A woman washes her hands at a communal bathing facility in Karet Tengsin area. (Photo Courtesy of KSB Indonesia)

Let's Wash Our Hands: KSB Revitalizes Public Baths in Jakarta Slums


MARCH 28, 2020

Jakarta. Water pump and valve company KSB Indonesia has revitalized the communal bathing facilities in Jakarta slums, helping their residents to have access to clean water and handwashing facilities, critical for containing the spread of the Covid-19 pandemic in the area.

The government relentlessly reminded people of how effective water-and-soap duo was against Covid-19, which already infected 1,155 people in Indonesia on Saturday.
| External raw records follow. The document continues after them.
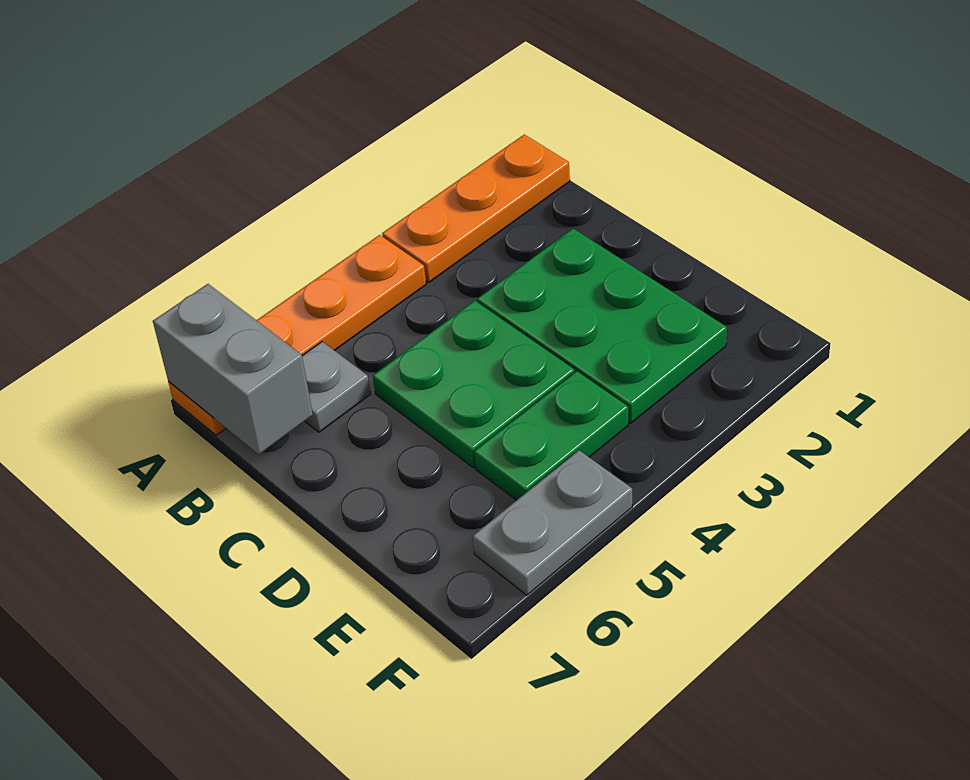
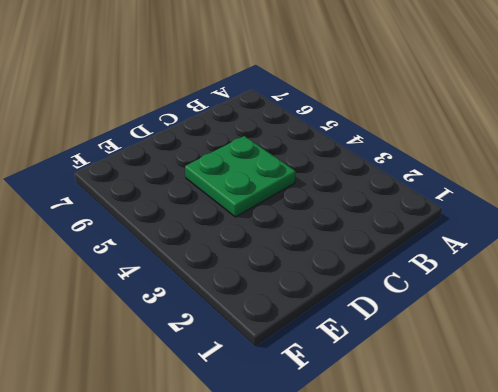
none -> orange plate A1:A3 level 1
none -> orange plate A4:A7 level 1

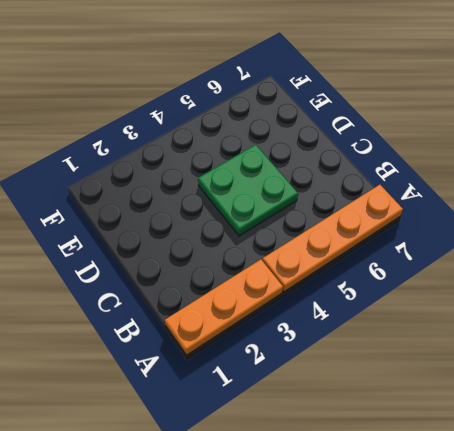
none -> grey plate B6 level 1
none -> green plate C2:E3 level 1

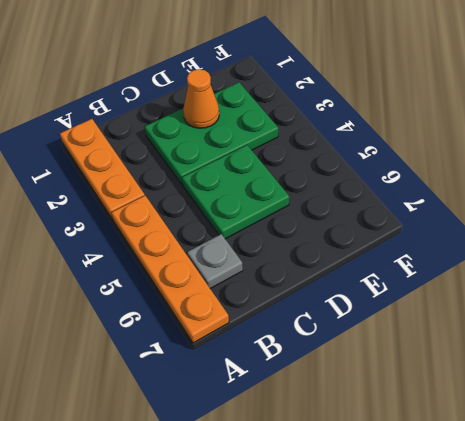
orange cone D2 level 2 -> none
none -> green plate E4:E5 level 1
none -> grey plate F5:F6 level 1

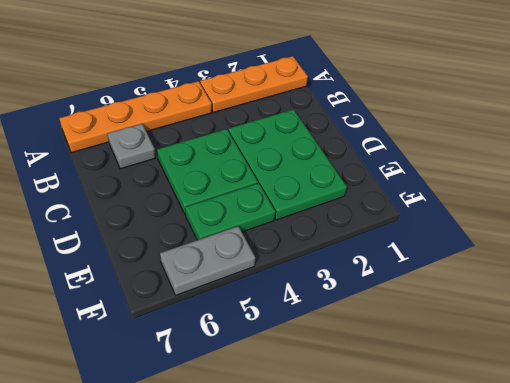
none -> grey brick A7:B7 level 2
In slum areas, the problem goes beyond people forgetting to keep their hands clean as clean water was hard to come by. 

The urban poor rely on a communal all-in-one facility for bathing, washing, and toilet use. Shared with other households in the community, its water supply, and wastewater management are often in dire conditions.

To keep clean water running, KSB launched its CSR program of revitalizing the facility's pumping and distribution system.

"We hope that our revitalization can provide a clean water supply and proper sanitation in these areas. It aligns with the sustainable development goal of giving universal access for clean water," KSB Indonesia president director Philippe Olivier said in Jakarta last Sunday.

The revitalization focused on two urban hamlets (RW) at the highly concentrated Karet Tengsin area in Jakarta.

The first in line was a communal bathroom located near the extremely polluted Krukut river. An estimate of 50 people also frequented the premise daily.

The second was a bathing facility used by 38 households of 100 people per day.

Also coinciding with the climate-change themed World Water Day, eco-friendly septic tanks were installed to minimize the negative impact of wastewater. 

Formerly, feces disposal from the bathing facility went directly into the Krukut river without passing through a septic tank.

The company also worked alongside water associations Perpamsi and Forkalim to educate the public on the importance of sanitation.

The community will hopefully be fully aware and reflective of their health by washing their hands more frequently to curb the pandemic, Philippe said.